Figure 6. The expression of the KASH2 domain in smooth muscle cells ameliorates aortic disease in Lmna^G609G/G609G mice.

The Cre-conditional KASH2–EGFP transgene was bred into Lmna^G609G/G609G mice harboring the SMC-specific Sm22–Cre transgene. Three groups were examined: WT, Lmna^+/+KASH2–EGFP⁺Sm22-Cre⁺; MUT, Lmna^G609G/G609GKASH2–EGFP⁺Sm22-Cre^–; and MUT + KASH2, Lmna^G609G/G609GKASH2–EGFP⁺Sm22-Cre⁺. Adventitial fibrosis and SMC nuclei were quantified in the three groups. (a–d) Representative photographs of HNE-stained cross sections at the outer (a) and inner curvature (b) of the ascending aorta, and proximal descending aorta (c–d).
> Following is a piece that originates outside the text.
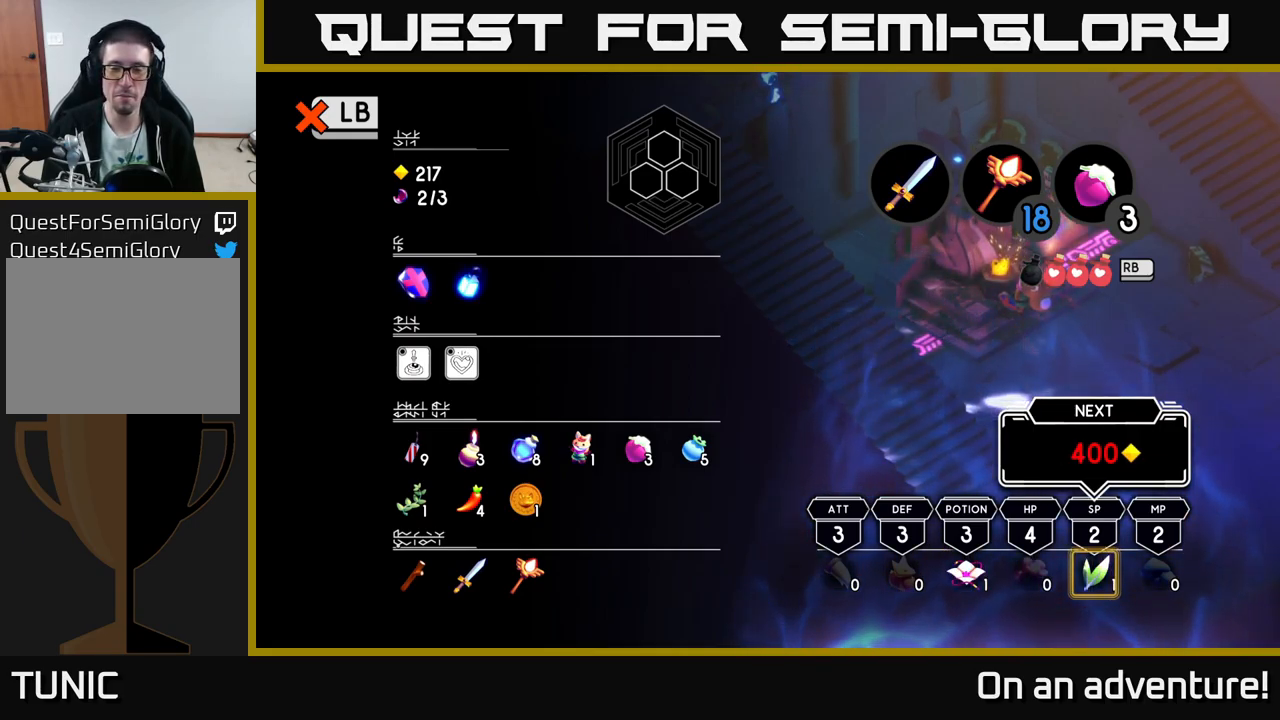
{"buttons": [], "left_stick": "center", "right_stick": "center", "events": []}
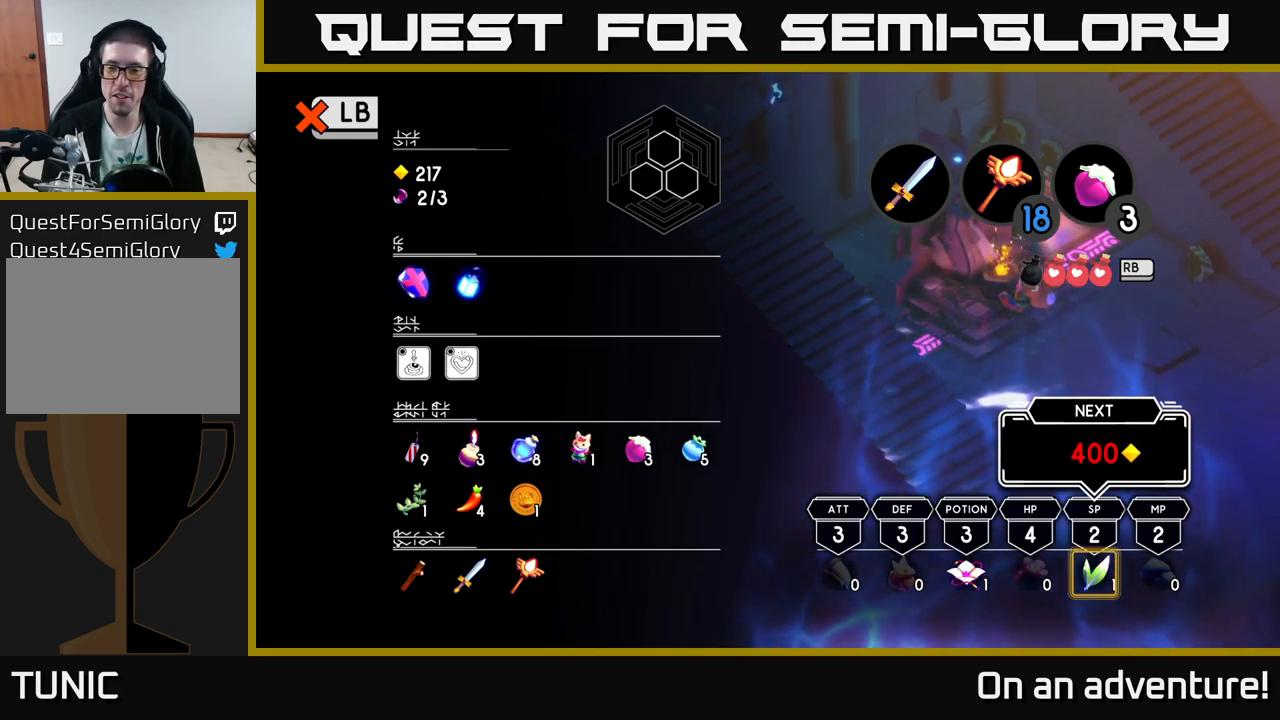
{"buttons": [], "left_stick": "center", "right_stick": "center", "events": [[117, "left_stick", "left"], [234, "left_stick", "center"], [317, "left_stick", "right"], [484, "left_stick", "center"]]}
Scale bars, 50 μm for panels a–c; 20 μm for panel d. (e) Adventitial area (as a percent of total area) and numbers of SMC nuclei (per media area) at the outer ascending thoracic aorta (mean ± SEM; n = 6/group). (f) Adventitial area and numbers of SMC nuclei at the inner ascending thoracic aorta (mean ± SEM; n = 6/group). (g) Adventitial area and numbers of SMC nuclei in the proximal descending thoracic aorta (mean ± SEM; n = 6/group). *p < 0.01; **p < 0.001; ns, nonsignificant defined as p > 0.40.